**EJERCICIOS PROPUESTOS:**
[A] Según la entrevista sobre el cáncer de pulmón, ¿qué hacen los primeros fármacos de inmunoterapia?
[B] Redacta la continuación de la entrevista sobre el cáncer de pulmón, empezando justo después de su última pregunta.

#### FRAGMENTO PROPORCIONADO


—Quizá antes surja una prueba más sencilla que nos permita detectarlo. ¿Confía en que llegue pronto?

—Sí, lo ideal sería tener biomarcadores para el cáncer de pulmón para detectarlo con un simple análisis. Hay muchos grupos investigando en este sentido. Nuestro grupo también ha identificado varios, pero aún no tenemos datos suficientes para pensar que en poco tiempo -me refiero a un año- podamos utilizarlos.

—Si un oncólogo que hubiera estado retirado los últimos diez años volviera se encontraría cambios radicales. ¿Cómo ha cambiado el tratamiento?

—Hemos mejorado mucho los tratamientos con quimioterapias que ahora son menos tóxicas y más efectivas. Hemos conocido las alteraciones moleculares que subyacen en al cáncer de pulmón, sabemos cuáles son importantes y cuáles pueden ser utilizables como dianas terapéuticas. Y empezamos a ver resultados con los primeros fármacos de inmunoterapia, que potencian el sistema natural de defensas del organismo para atacar al tumor. Todavía no podemos decir que haya un profundo cambio en la tasa de curación de la enfermedad avanzada pero los pacientes viven más y mejor y vemos oportunidades de cronificar la enfermedad en un subgrupo de pacientes, al menos.

—Clásicamente, el cáncer de pulmón se ha dividido en microcítico y no microcítico. ¿Esta división se ha quedado obsoleta ?

########
#### DATOS PARA REVISAR

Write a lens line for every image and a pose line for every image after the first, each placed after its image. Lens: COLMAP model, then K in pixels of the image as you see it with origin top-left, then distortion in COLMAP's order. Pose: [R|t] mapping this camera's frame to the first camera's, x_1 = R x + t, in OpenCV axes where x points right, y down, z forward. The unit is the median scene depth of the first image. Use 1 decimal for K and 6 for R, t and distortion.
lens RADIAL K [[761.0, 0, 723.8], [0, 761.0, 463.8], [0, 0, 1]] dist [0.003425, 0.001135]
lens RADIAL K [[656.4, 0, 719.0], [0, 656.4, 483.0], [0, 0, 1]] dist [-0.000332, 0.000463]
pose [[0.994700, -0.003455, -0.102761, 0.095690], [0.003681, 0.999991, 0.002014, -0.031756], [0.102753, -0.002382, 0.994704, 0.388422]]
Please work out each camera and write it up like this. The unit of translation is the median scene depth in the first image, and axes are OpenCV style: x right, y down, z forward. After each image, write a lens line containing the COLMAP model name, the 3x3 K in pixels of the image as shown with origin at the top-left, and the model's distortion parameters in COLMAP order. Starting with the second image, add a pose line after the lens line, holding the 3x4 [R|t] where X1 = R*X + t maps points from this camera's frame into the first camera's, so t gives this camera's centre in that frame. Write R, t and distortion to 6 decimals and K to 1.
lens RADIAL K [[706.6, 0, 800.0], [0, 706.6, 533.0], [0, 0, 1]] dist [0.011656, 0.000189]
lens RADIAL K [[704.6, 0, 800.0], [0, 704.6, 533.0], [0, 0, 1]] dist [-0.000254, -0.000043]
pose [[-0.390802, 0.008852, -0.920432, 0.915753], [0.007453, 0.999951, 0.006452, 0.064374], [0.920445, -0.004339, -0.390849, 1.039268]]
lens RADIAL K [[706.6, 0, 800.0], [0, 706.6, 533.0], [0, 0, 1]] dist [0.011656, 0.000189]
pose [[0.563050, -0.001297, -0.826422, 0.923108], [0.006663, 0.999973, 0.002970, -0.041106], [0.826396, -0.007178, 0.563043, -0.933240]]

########

**SOLUCIONES:**
[A] Potencian el sistema natural de defensas del organismo para atacar al tumor.

[B]
—Más que obsoleta es insuficiente. Para tener una buena identificación de un individuo no solo le pides el nombre, también el primero y segundo apellidos. Si además tienes su DNI, tendrás una buena clasificación. Esto es lo que nos pasa con los tumores. Si sabemos cuales son las alteraciones moleculares, posiblemente seremos capaces de guiar de una manera más eficiente y personalizada el tratamiento para cada individuo.

—¿La quimioterapia aún sigue siendo la columna vertebral del tratamiento?

—Sí, la utilizamos en pacientes que no tienen anomalías moleculares susceptibles de una intervención específica y también en enfermos que sí la tienen cuando fracasan los tratamientos. Pese a la aparición de nuevas estrategias terapéuticas, la quimioterapia sigue siendo un arma válida y están apareciendo novedades.

—¿Como cuáles?

—Una de ellas es la lurbinectedina para el cáncer de pulmón microcítico. Aunque el término quimioterapia para este medicamento es quizá muy vulgar. Este fármaco actúa regulando la transcripción de algunos genes. Hemos tenido muy pocos cambios en los últimos 20 años en el tratamiento de este tipo de tumor y ahora han aparecido resultados prometedores en el campo de la quimioterapia. Tiene eficacia como agente único o en combinación con otros medicamentos. En estos momentos, hay en curso un estudio internacional en fase III con este fármaco. El 12 de octubre coordina el estudio en el que van a participar 600 enfermos. Los estudios previos han sido bastante prometedores con tasas de respuesta del 30 al 45 por ciento. El medicamento tiene un perfil de seguridad bastante favorable y buena tolerancia que permite combinarlo con otros agentes. Sabemos que es particularmente efectivo en algunos tipos

—¿Podría ser una buena combinación con inmunoterapia?

—Ahora mismo no sabemos cuál es la eficacia en combinación con inmunoterapia, pero estamos a punto de presentar los primeros estudios.

—Pese a los avances, ¿el enfermo sigue asumiendo el diagnóstico de cáncer de pulmón como una tragedia?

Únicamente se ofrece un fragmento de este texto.